What is image annotation?

Image annotation is the foundation of supervised learning (SL) artificial intelligence (AI) and the procedure of adding labels to images.
Labels are used to represent features that deep learning (DL) models need to recognize (e.g. Which objects does the image represent?
Where are they located in the image?).
Usually, a data labeler uses tags or metadata to identify and define characteristics of the image data you want the computer vision (CV)
model to learn to recognize. Accurate labelling is one of the foundations for a precise CV model.

Categories of image annotations:

Different types of annotations are used to mark different features or properties of the image content. Depending on the use case and CV
task at hand (object recognition, object detection, image segmentation), one of the following annotations is used to label the image dataset:

  • 2D/3D bounding-box
  • Pixel wise polygons
  • Class segmentation
  • Instance segmentation
    In 3D computer vision applications, additional annotation channels are used, which would also be provided by a classic industrial 3D
    sensor in a real environment:
  • Surface normal
  • XYZ-depth information (point cloud)
Deep Learning Image Annotationstypes

Synthetic (computer generated) examples of common annotation types (groundtruth, 3D bounding box, class segmentation, instance segmentation, normal, depth).
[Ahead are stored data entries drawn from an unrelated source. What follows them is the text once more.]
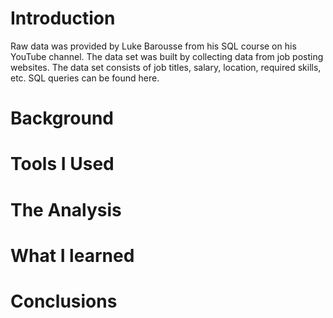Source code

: # Introduction
Raw data was provided by Luke Barousse from his SQL course on his YouTube channel. The data set was built by collecting
data from job posting websites. The data set consists of job titles, salary, location, required skills, etc. 
SQL queries can be found here. 
# Background
# Tools I Used
# The Analysis
# What I learned
# Conclusions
Challenges in common Annotation methods:

  • Organizational overhead and costs
    During the labeling process where people manually tag images, there are costs associated with man power and management required
    to annotate large datasets.
  • Human in the loop
    When image annotation is done by humans, the dataset is prone to human error and bias, when it comes to the consistency of the
    labels. Even in case of annotation software tools that are automated to a certain degree, the tools rely on human input as a basis.
    Since errors from biased opinions can be costly, domain experts are sometimes the only source of high quality annotated image data.
  • Consistently high accuracy over the dataset
    Common problems are inaccurate or missing labels – in both cases the computer vision (CV) algorithm would learn from misinformation
    and never reach required precision levels. Such inaccuracy can be the source of issues such as false positives.

Synthetic image data as an alternative:

Thanks to the creation process of synthetic data, no more manual labelling work is required.
While generating synthetic data, the process for gathering the label data is completely different from manual annotation. Since the represented scene is simulated in 3D, information such as the positions of features or objects is known at all times. This information only needs to be transferred and stored in the relevant annotation channels.
This approach allows us to consistently deliver high quality annotations through the whole dataset, with respect to your use case requirements.